Wednesday, October 7, 2015

And There You Were

"It was evenings like then, when beneath dim
light and relaxing in a sultry bath that she missed
him the most.  A flicker of candlelight, snow against
the window and the soothing scent of creme caramel....
all were a comfort to her as she closed her eyes, 
summoned memories and many a tender thought.  She 
didn't feel deserving of the devotion bestowed upon her, but
she had finally learned to accept its wondrous gift, knowing 
that love was the source of existence and its only end."
Donna Lynn Hope

Dear Lloyd,

I was not sure how to write this as there are no words to express the ravenous yearning that surged through me at the International Story Telling Festival when he sat down.  I could not see his eyes or his face, but his hair was cut just like yours, a few gray wisps intertwined with the silvery whiteness of age.  It was the same length, lay the same.  
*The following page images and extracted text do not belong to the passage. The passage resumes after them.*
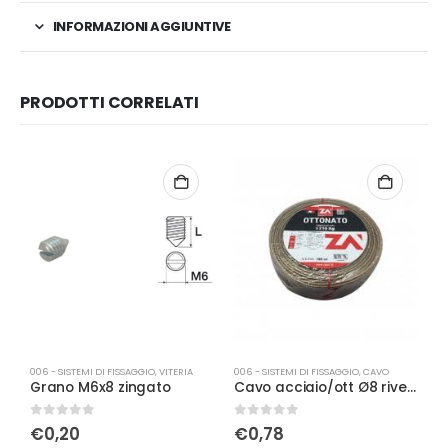
INFORMAZIONI AGGIUNTIVE
PRODOTTI CORRELATI
006 - SISTEMI DI FISSAGGIO
,
VITERIA
006 - SISTEMI DI FISSAGGIO
,
CAVO
00
Grano M6x8 zingato
Cavo acciaio/ott Ø8 rivestito
0
Su 5
0
Su 5
0
€
0,20
€
0,78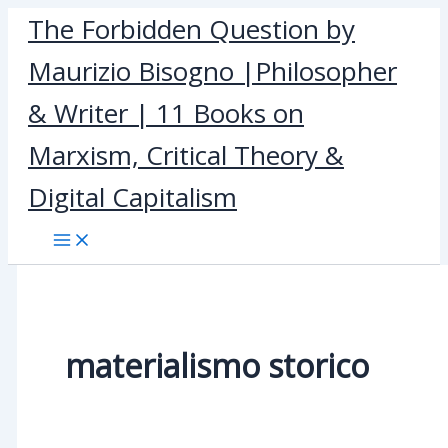
Skip
The Forbidden Question by
to
Maurizio Bisogno |Philosopher
content
& Writer | 11 Books on
Marxism, Critical Theory &
Digital Capitalism
materialismo storico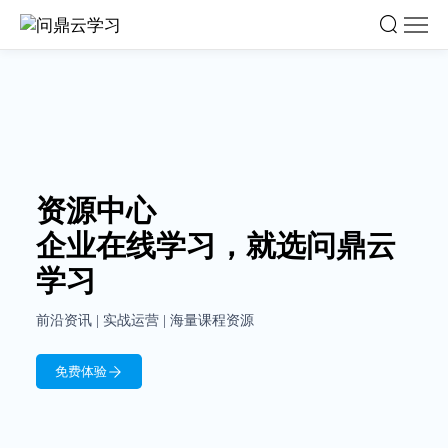
问
鼎
云
学
习
资源中心

企业在线学习，就选问鼎云
学习
前沿资讯 | 实战运营 | 海量课程资源
免费体验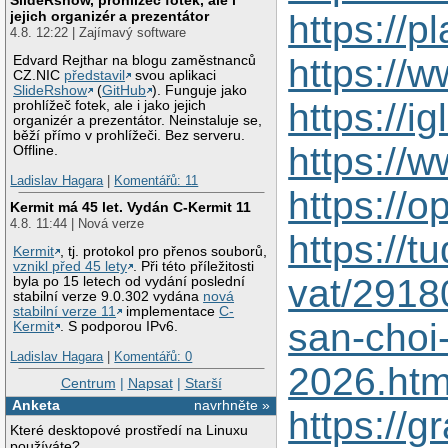
https://p
jejich organizér a prezentátor
4.8. 12:22 | Zajímavý software
https://
Edvard Rejthar na blogu zaměstnanců
CZ.NIC
představil
svou aplikaci
SlideRshow
(
GitHub
). Funguje jako
https://i
prohlížeč fotek, ale i jako jejich
organizér a prezentátor. Neinstaluje se,
běží přímo v prohlížeči. Bez serveru.
https://
Offline.
Ladislav Hagara
|
Komentářů: 11
https://
Kermit má 45 let. Vydán C-Kermit 11
4.8. 11:44 | Nová verze
https://t
Kermit
, tj. protokol pro přenos souborů,
vznikl před 45 lety
. Při této příležitosti
vat/2918
byla po 15 letech od vydání poslední
stabilní verze 9.0.302 vydána
nová
stabilní verze 11
implementace
C-
san-choi
Kermit
. S podporou IPv6.
Ladislav Hagara
|
Komentářů: 0
2026.htm
Centrum
|
Napsat
|
Starší
Anketa
navrhněte »
https://
Které desktopové prostředí na Linuxu
používáte?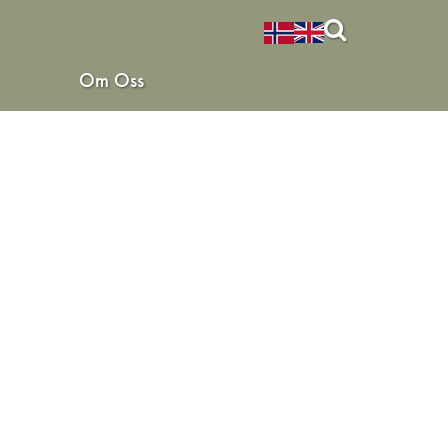
Om Oss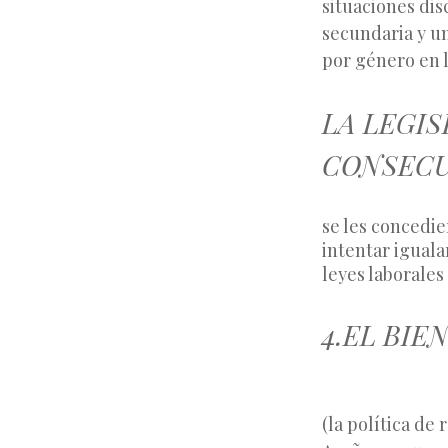
situaciones dis
secundaria y un
por género en l
LA LEGI
CONSECU
se les concedie
intentar iguala
leyes laborales
4.EL BIEN
(la política de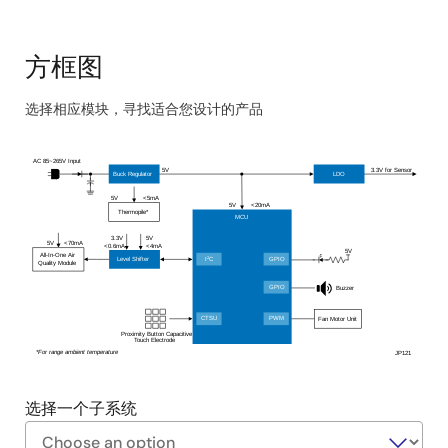
方框图
选择相应模块，寻找适合您设计的产品
Skip
interactive
AC 85~265V Input
5V
3.3V for Sensor
block
Buck Regulator
LDO
diagram
5V
<5mA
5V
<20mA
Thermopile*
MCU
3.3V
5V
5V
<70mA
<0.6mA
<4mA
5V
All-In-One Air
Level Shifter
2
I
C
GPIO
Quality Module
GPIO
Buzzer
Fan Motor Unit
CTSU
PWM
Proximity Button Capacitive
Touch Electrode
*For range ambient temperature
JP121
选择一个子系统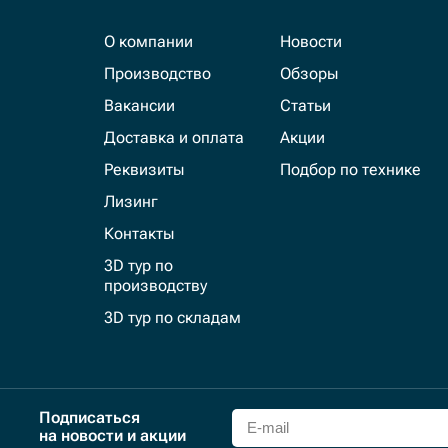
О компании
Новости
Производство
Обзоры
Вакансии
Статьи
Доставка и оплата
Акции
Реквизиты
Подбор по технике
Лизинг
Контакты
3D тур по
производству
3D тур по складам
Подписаться
на новости и акции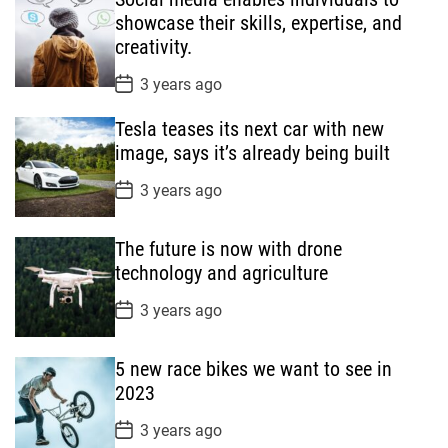
showcase their skills, expertise, and
l
n
e
e
creativity.
a
t
n
d
r
t
P
3 years ago
o
s
Tesla teases its next car with new
t
D
image, says it’s already being built
a
t
P
3 years ago
e
o
s
t
The future is now with drone
D
a
technology and agriculture
t
e
P
3 years ago
o
s
t
5 new race bikes we want to see in
D
a
2023
t
e
P
3 years ago
o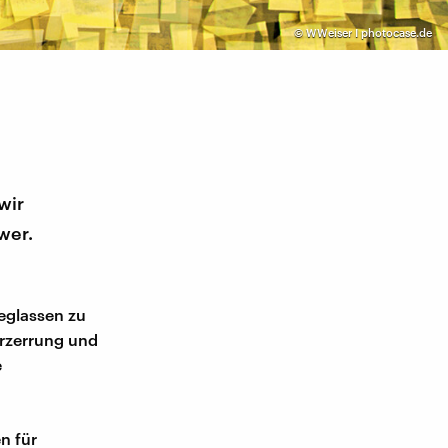
©
WWeiser I photocase.de
wir
wer.
eglassen zu
Verzerrung und
e
en für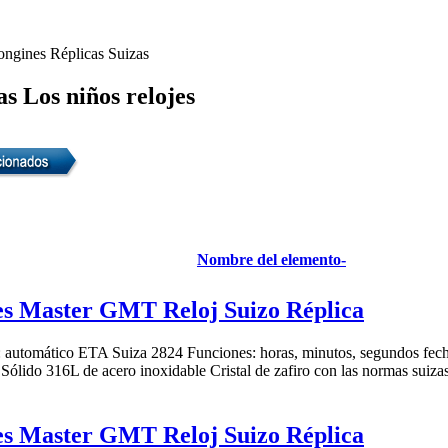
ongines Réplicas Suizas
s Los niños relojes
Nombre del elemento-
s Master GMT Reloj Suizo Réplica
 automático ETA Suiza 2824 Funciones: horas, minutos, segundos fec
ólido 316L de acero inoxidable Cristal de zafiro con las normas suizas
s Master GMT Reloj Suizo Réplica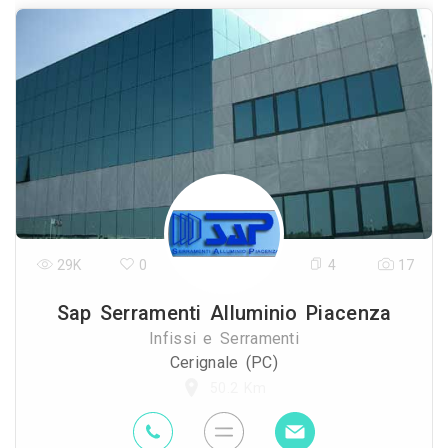
29K
0
4
17
Sap Serramenti Alluminio Piacenza
Infissi e Serramenti
Cerignale (PC)
50.2 Km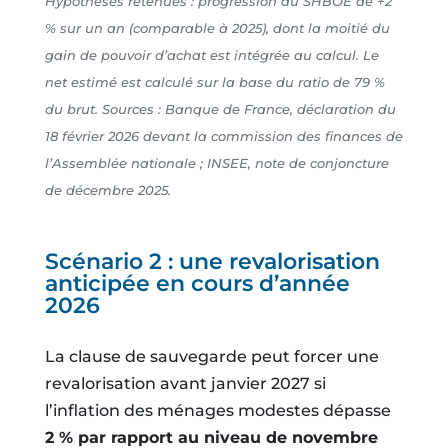
Hypothèses retenues : progression du SHBOE de +2
% sur un an (comparable à 2025), dont la moitié du
gain de pouvoir d’achat est intégrée au calcul. Le
net estimé est calculé sur la base du ratio de 79 %
du brut. Sources : Banque de France, déclaration du
18 février 2026 devant la commission des finances de
l’Assemblée nationale ; INSEE, note de conjoncture
de décembre 2025.
Scénario 2 : une revalorisation
anticipée en cours d’année
2026
La clause de sauvegarde peut forcer une
revalorisation avant janvier 2027 si
l’inflation des ménages modestes dépasse
2 % par rapport au niveau de novembre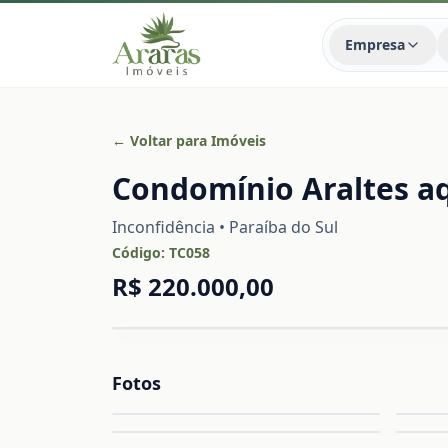
Empresa
← Voltar para Imóveis
Condomínio Araltes aq
Inconfidência • Paraíba do Sul
Código:
TC058
R$ 220.000,00
Fotos
Ampliar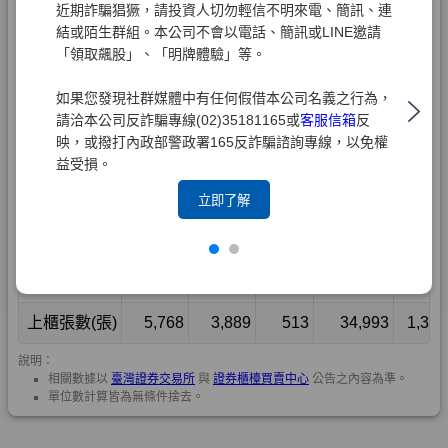
近期詐騙猖獗，請投資人切勿輕信不明來電、簡訊、連
結或陌生群組。本公司不會以電話、簡訊或LINE邀請
「領取飆股」、「明牌體驗」等。
如果您發現社群媒體中有任何假借本公司名義之行為，
請洽本公司反詐騙專線(02)35181165或
客服信箱
反
映，或撥打內政部警政署165反詐騙諮詢專線，以免權
益受損。
立即了解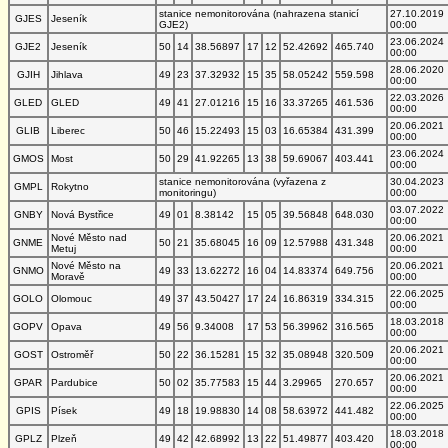
stanice nemonitorována (nahrazena stanicí
27.10.2019
GJES
Jeseník
GJE2)
00:00
23.06.2024
GJE2
Jeseník
50
14
38.56897
17
12
52.42692
465.740
00:00
28.06.2020
GJIH
Jihlava
49
23
37.32932
15
35
58.05242
559.598
00:00
22.03.2026
GLED
GLED
49
41
27.01216
15
16
33.37265
461.536
00:00
20.06.2021
GLIB
Liberec
50
46
15.22493
15
03
16.65384
431.399
00:00
23.06.2024
GMOS
Most
50
29
41.92265
13
38
59.69067
403.441
00:00
stanice nemonitorována (vyřazena z
30.04.2023
GMPL
Rokytno
monitoringu)
00:00
03.07.2022
GNBY
Nová Bystřice
49
01
8.38142
15
05
39.56848
648.030
00:00
Nové Město nad
20.06.2021
GNME
50
21
35.68045
16
09
12.57988
431.348
Metuj
00:00
Nové Město na
20.06.2021
GNMO
49
33
13.62272
16
04
14.83374
649.756
Moravě
00:00
22.06.2025
GOLO
Olomouc
49
37
43.50427
17
24
16.86319
334.315
00:00
18.03.2018
GOPV
Opava
49
56
9.34008
17
53
56.39962
316.565
00:00
20.06.2021
GOST
Ostroměř
50
22
36.15281
15
32
35.08948
320.509
00:00
20.06.2021
GPAR
Pardubice
50
02
35.77583
15
44
3.29965
270.657
00:00
22.06.2025
GPIS
Písek
49
18
19.98830
14
08
58.63972
441.482
00:00
18.03.2018
GPLZ
Plzeň
49
42
42.68992
13
22
51.49877
403.420
00:00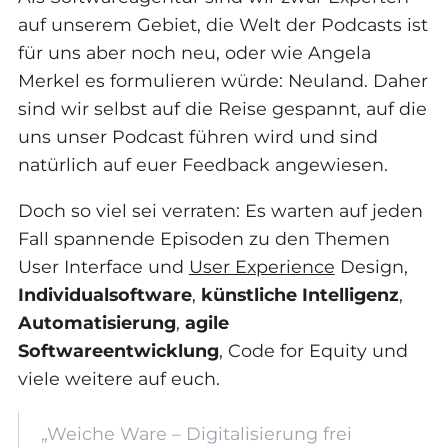
auf unserem Gebiet, die Welt der Podcasts ist
für uns aber noch neu, oder wie Angela
Merkel es formulieren würde: Neuland. Daher
sind wir selbst auf die Reise gespannt, auf die
uns unser Podcast führen wird und sind
natürlich auf euer Feedback angewiesen.
Doch so viel sei verraten: Es warten auf jeden
Fall spannende Episoden zu den Themen
User Interface und
User Experience
Design,
Individualsoftware
,
künstliche Intelligenz
,
Automatisierung
,
agile
Softwareentwicklung
, Code for Equity und
viele weitere auf euch.
„Weiche Ware – Digitalisierung frei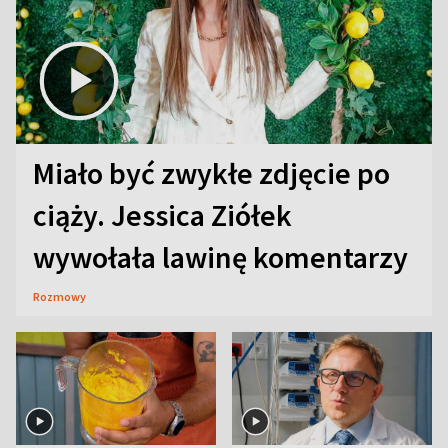
Miało być zwykłe zdjęcie po
ciąży. Jessica Ziółek
wywołała lawinę komentarzy
Rozmowy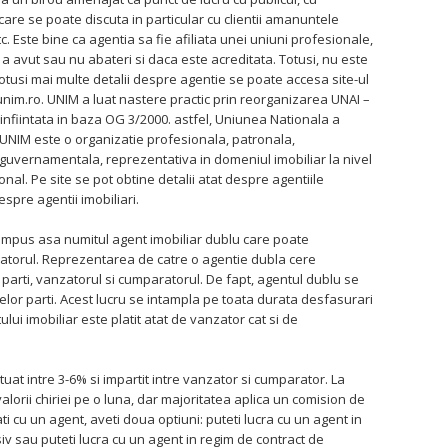
n care se poate discuta in particular cu clientii amanuntele
tc. Este bine ca agentia sa fie afiliata unei uniuni profesionale,
a a avut sau nu abateri si daca este acreditata. Totusi, nu este
totusi mai multe detalii despre agentie se poate accesa site-ul
nim.ro. UNIM a luat nastere practic prin reorganizarea UNAI –
 infiintata in baza OG 3/2000. astfel, Uniunea Nationala a
 UNIM este o organizatie profesionala, patronala,
guvernamentala, reprezentativa in domeniul imobiliar la nivel
nal. Pe site se pot obtine detalii atat despre agentiile
espre agentii imobiliari.
a impus asa numitul agent imobiliar dublu care poate
zatorul. Reprezentarea de catre o agentie dubla cere
arti, vanzatorul si cumparatorul. De fapt, agentul dublu se
or parti. Acest lucru se intampla pe toata durata desfasurari
ului imobiliar este platit atat de vanzator cat si de
uat intre 3-6% si impartit intre vanzator si cumparator. La
valorii chiriei pe o luna, dar majoritatea aplica un comision de
ti cu un agent, aveti doua optiuni: puteti lucra cu un agent in
v sau puteti lucra cu un agent in regim de contract de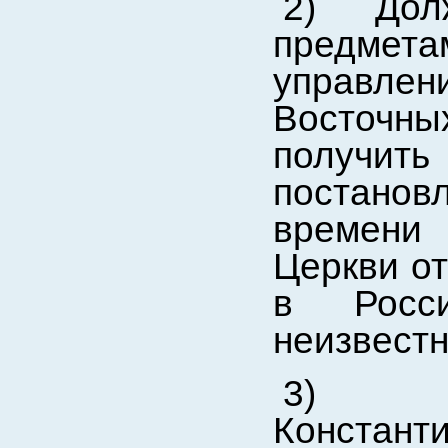
2) Дол
предмет
управле
Восточны
получить
постанов
времени
Церкви от
в Росси
неизвестн
3) 
Констант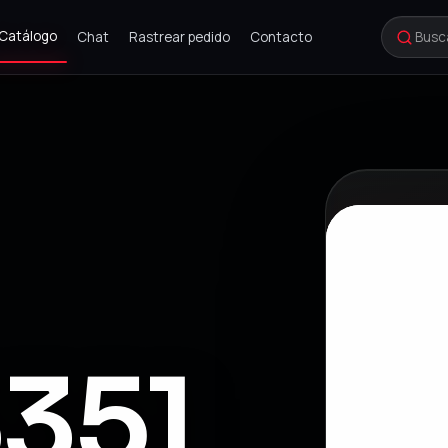
Catálogo
Chat
Rastrear pedido
Contacto
351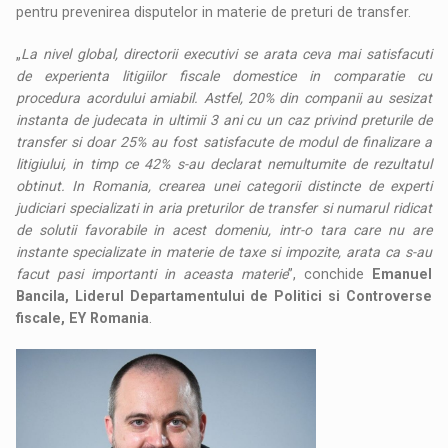
pentru prevenirea disputelor in materie de preturi de transfer.
„
La nivel global, directorii executivi se arata ceva mai satisfacuti
de experienta litigiilor fiscale domestice in comparatie cu
procedura acordului amiabil. Astfel, 20% din companii au sesizat
instanta de judecata in ultimii 3 ani cu un caz privind preturile de
transfer si doar 25% au fost satisfacute de modul de finalizare a
litigiului, in timp ce 42% s-au declarat nemultumite de rezultatul
obtinut. In Romania, crearea unei categorii distincte de experti
judiciari specializati in aria preturilor de transfer si numarul ridicat
de solutii favorabile in acest domeniu, intr-o tara care nu are
instante specializate in materie de taxe si impozite, arata ca s-au
facut pasi importanti in aceasta materie
”, conchide
Emanuel
Bancila, Liderul Departamentului de Politici si Controverse
fiscale, EY Romania
.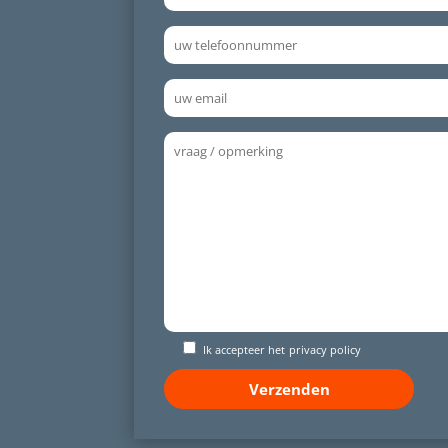
Ik accepteer het
privacy policy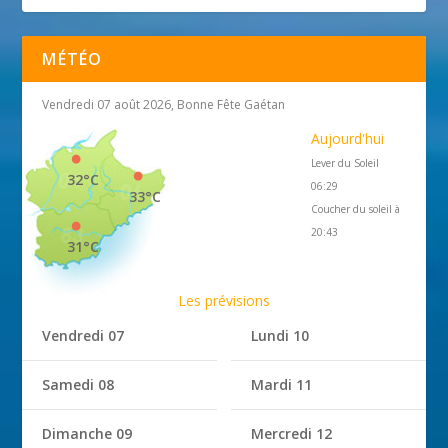
MÉTÉO
Vendredi 07 août 2026, Bonne Fête Gaétan
Aujourd'hui
Lever du Soleil
32°C
06:29
33°C
Coucher du soleil à
20:43
31°C
Les prévisions
Vendredi 07
Lundi 10
Samedi 08
Mardi 11
Dimanche 09
Mercredi 12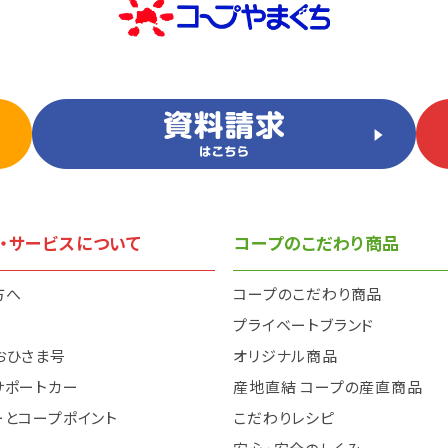
・サービスについて
コープのこだわり商品
方へ
コープのこだわり商品
と
プライベートブランド
おひさま号
オリジナル商品
サポートカー
産地直結 コープの産直商品
ーとコープポイント
こだわりレシピ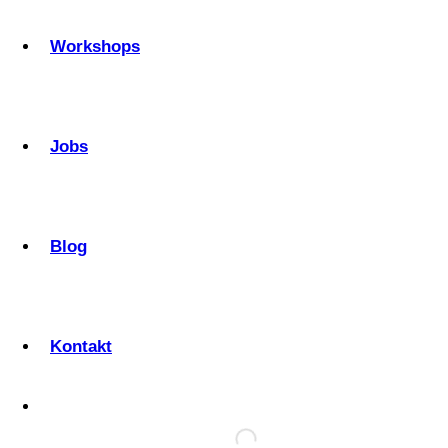
Workshops
Jobs
Blog
Kontakt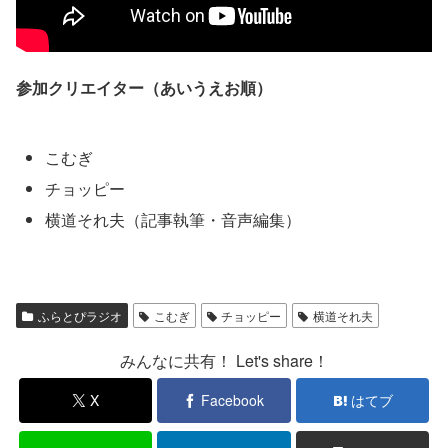
参加クリエイター（あいうえお順）
こむぎ
チョッピー
横道それ夫（記事執筆・音声編集）
ふらとぴラジオ
こむぎ
チョッピー
横道それ夫
みんなに共有！ Let's share！
X
Facebook
はてブ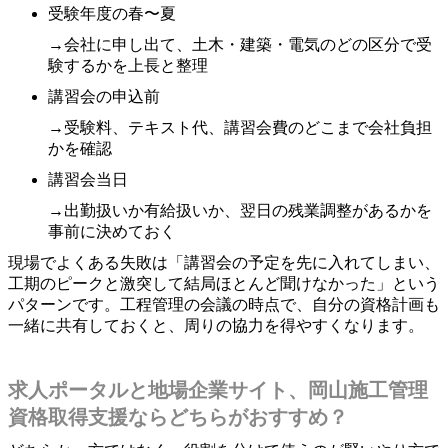
受験年度の春〜夏
→会社に申し出て、土木・建築・電気のどの区分で受
験するかを上長と整理
講習会の申込前
→受験料、テキスト代、講習会費のどこまで会社負担
かを確認
講習会当日
→出勤扱いか有給扱いか、翌日の残業調整があるかを
事前に決めておく
現場でよくある失敗は「講習会の予定を先に入れてしまい、
工期のピークと激突して結局ほとんど聞けなかった」という
パターンです。工程管理の会議の時点で、自分の資格計画も
一緒に共有しておくと、周りの協力を得やすくなります。
求人ポータルと地場企業サイト、岡山施工管理
資格取得支援ならどちらがおすすめ？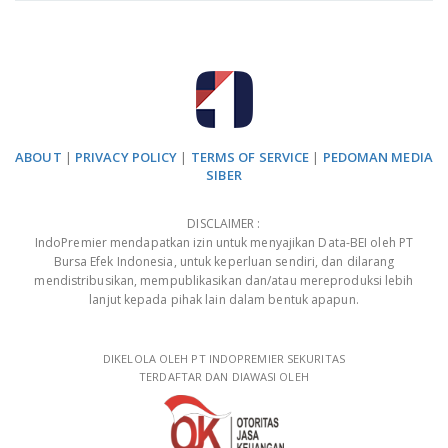
ABOUT
|
PRIVACY POLICY
|
TERMS OF SERVICE
|
PEDOMAN MEDIA
SIBER
DISCLAIMER :
IndoPremier mendapatkan izin untuk menyajikan Data-BEI oleh PT
Bursa Efek Indonesia, untuk keperluan sendiri, dan dilarang
mendistribusikan, mempublikasikan dan/atau mereproduksi lebih
lanjut kepada pihak lain dalam bentuk apapun.
DIKELOLA OLEH PT INDOPREMIER SEKURITAS
TERDAFTAR DAN DIAWASI OLEH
His ears held the same curve and thickness, the same skin coloration, and I could see the ear piece of his glasses.  He was dressed in your style of plaid shirt, and it was neatly tucked into his jeans, bound by a thin, tan leather belt as yours always was.  His neck, perhaps a bit thicker, and his waist as well.  But it could have been you sitting there.  

Tears began to stream down my face, for while I knew it could not be you, it was you, and my loss returned as sharply and deeply as it was when first you left me.  I watched you die: I was with you when your soul departed, but somehow here you are.  I wonder what this strange man, so like you, would do if I tapped his shoulder and ask him to hold me, to let me bury deeply into his shoulder as I did yours so often when I was hurt or in need.  For this was what I wanted to do, to fill this need that plagues my nights and days, this endless aching that eases but does not ever truly abate.  The loss that I thought I had dealt with and was behind me instead is in front of me, yet again stretching endlessly,  never dealt with at all.  

And suddenly I notice that the man on stage is talking about the loss of his mother.  While I regret his loss, that he had to go through this, I realize that loss is universal, love, and that we must continue living, and living hard.  To do otherwise would be to dishonor you.  But, oh, how I miss you, my love.  And oh, how I dread the loss of others dear to me without your love to steady me.  My daughter worriedly pats my shoulder, her touch a balm for my wounds.  How I hate having her see this on her yearly girls' birthday trip.

But then I realize your love is not gone:  it surrounds me in these things you left behind, odd things like the labeled shut off valves for the water, the labeled fuse box.  It lives in this house that I asked God to bless before we moved in, this house where we raised our children, where we loved, where we argued and made up,  and  yes, where you died.  I will not dishonor those gifts, my love, and I will not dishonor your life and those gifts by not living mine.

The man stands up and turns to leave and of course he is not you.  That must wait for another world and another time.  Oh, the stories that I will have to tell you and to get your thoughts on.  Until then, rest easy.  I will be alright.